Kumar Nitish, Malviya Deepak, Nath Soumya S, Rastogi Shivani, Upadhyay Vishal
Department of Anesthesiology and Critical Care Medicine, Dr Ram Manohar Lohia Institute of Medical Sciences, Lucknow, Uttar Pradesh, India.
Indian J Crit Care Med. 2021 Jan;25(1):48-53. doi: 10.5005/jp-journals-10071-23440.
This study was conducted to assess fluid responsiveness in critically ill patients to avoid various complications of fluid overload.
This study was done in an ICU of a tertiary care hospital after approval from the institute ethical committee over 18 months. A total of 54 consenting adult patients were included in the study. Patients were hemodynamically unstable requiring mechanical ventilation, had acute circulatory failure, or those with at least one clinical sign of inadequate tissue perfusion. All patients were ventilated using tidal volume of 6-8 mL/kg, RR-12-15/minutes, positive end expiratory pressure (PEEP)-5 cm of water, and plateau pressure was kept below 30 cm water. They were sedated throughout the study. The arterial line and the central venous catheter were placed and connected to Vigileo-FloTrac transducer (Edward Lifesciences). Patients were classified into responder and nonresponder groups on the basis of the cardiac index (CI) after fluid challenge of 10 mL/kg of normal saline over 30 minutes. Pulse pressure variation (PPV), stroke volume variation (SVV), and systolic pressure variation (SPV) were assessed and compared at baseline, 30 minutes, and 60 minutes.
In our study we found that PPV and SVV were significantly lower among responders than nonresponders at 30 minutes and insignificant at 60 minutes. Stroke volume variation was 10.28 ± 1.76 in the responder compared to 12.28 ± 4.42 ( = 0.02) at 30 minutes and PPV was 15.28 ± 6.94 in responders while it was 20.03 ± 4.35 in nonresponders ( = 0.01). We found SPV was insignificant at all time periods among both groups.
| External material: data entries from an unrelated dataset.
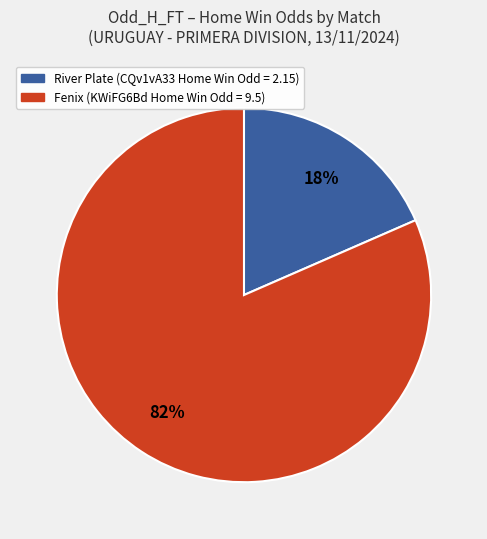

To the nearest percent, what is the average slice percentage?

50%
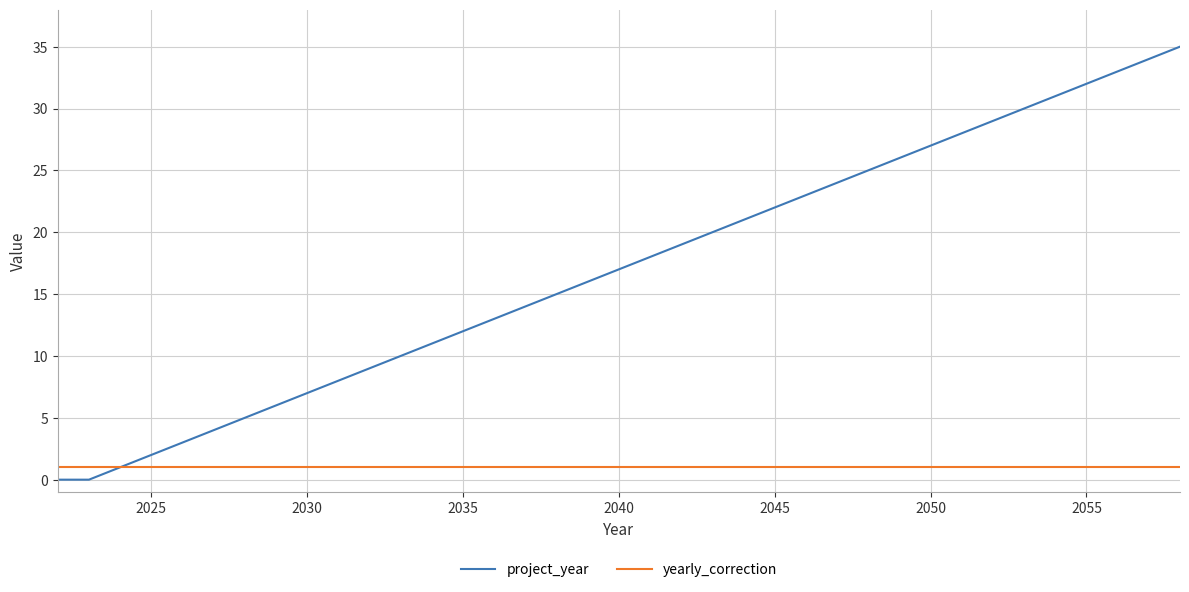

What is the maximum value shown in the chart?

35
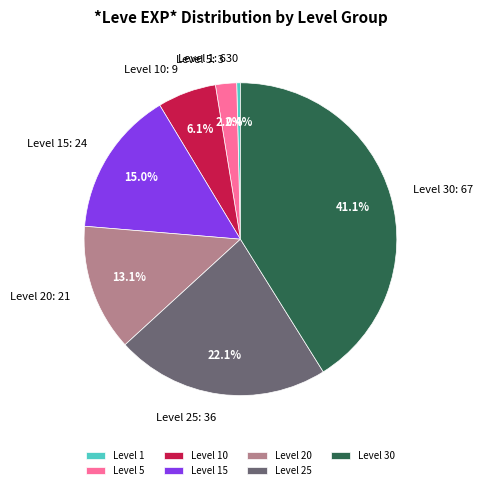

Is there a majority slice in this chart?

No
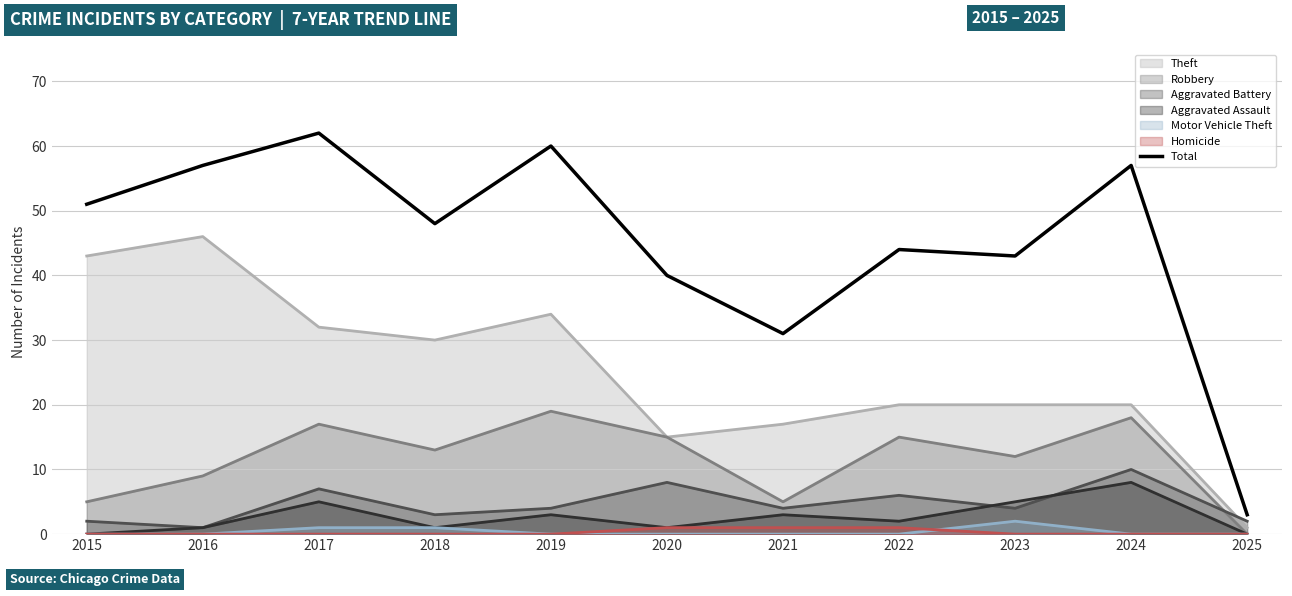

At which category does the chart reach its minimum across all series?

2025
We can conclude that initial assessment for fluid responsiveness in critically ill mechanically ventilated patients should be based on PPV and SVV to prevent complications of fluid overload and their consequences.
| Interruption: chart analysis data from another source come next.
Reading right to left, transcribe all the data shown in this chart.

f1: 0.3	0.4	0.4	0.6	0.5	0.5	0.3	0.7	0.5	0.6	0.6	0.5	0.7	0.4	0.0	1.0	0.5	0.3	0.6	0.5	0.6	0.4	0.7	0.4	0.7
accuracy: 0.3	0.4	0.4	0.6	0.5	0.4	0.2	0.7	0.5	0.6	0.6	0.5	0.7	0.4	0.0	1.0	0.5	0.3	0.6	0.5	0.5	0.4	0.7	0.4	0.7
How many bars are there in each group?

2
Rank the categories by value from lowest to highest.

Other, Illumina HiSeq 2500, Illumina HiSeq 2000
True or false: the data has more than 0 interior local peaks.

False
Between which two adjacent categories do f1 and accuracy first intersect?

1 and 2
Kumar N, Malviya D, Nath SS, Rastogi S, Upadhyay V. Comparison of the Efficacy of Different Arterial Waveform-derived Variables (Pulse Pressure Variation, Stroke Volume Variation, Systolic Pressure Variation) for Fluid Responsiveness in Hemodynamically Unstable Mechanically Ventilated Critically Ill Patients. Indian J Crit Care Med 2021;25(1):48-53.
本研究旨在评估重症患者的液体反应性,以避免液体超负荷的各种并发症。
本研究在一家三级护理医院的重症监护病房进行,经机构伦理委员会批准,历时18个月。共有54名成年患者同意参与本研究。患者血流动力学不稳定,需要机械通气,患有急性循环衰竭,或至少有一项组织灌注不足的临床体征。所有患者均采用潮气量6 - 8 mL/kg、呼吸频率12 - 15次/分钟、呼气末正压(PEEP)5 cm水柱进行通气,平台压保持在30 cm水柱以下。在整个研究过程中,患者均接受镇静。放置动脉导管和中心静脉导管,并连接到Vigileo - FloTrac传感器(爱德华生命科学公司)。在30分钟内给予患者10 mL/kg生理盐水进行液体冲击后,根据心脏指数(CI)将患者分为反应者组和无反应者组。在基线、30分钟和60分钟时评估并比较脉压变异(PPV)、每搏量变异(SVV)和收缩压变异(SPV)。
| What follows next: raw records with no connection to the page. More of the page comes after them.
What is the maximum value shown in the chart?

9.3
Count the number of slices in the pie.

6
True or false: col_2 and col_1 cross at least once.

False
在我们的研究中,我们发现30分钟时反应者组的PPV和SVV显著低于无反应者组,60分钟时无显著差异。30分钟时,反应者组的每搏量变异为10.28±1.76,无反应者组为12.28±4.42(P = 0.02);反应者组的PPV为15.28±6.94,无反应者组为20.03±4.35(P = 0.01)。我们发现两组在所有时间段的SPV均无显著差异。
我们可以得出结论,对于重症机械通气患者,液体反应性的初始评估应基于PPV和SVV,以预防液体超负荷的并发症及其后果。
Kumar N, Malviya D, Nath SS, Rastogi S, Upadhyay V. 不同动脉波形衍生变量(脉压变异、每搏量变异、收缩压变异)对血流动力学不稳定的机械通气重症患者液体反应性的疗效比较。《印度重症监护医学杂志》2021;25(1):48 - 53。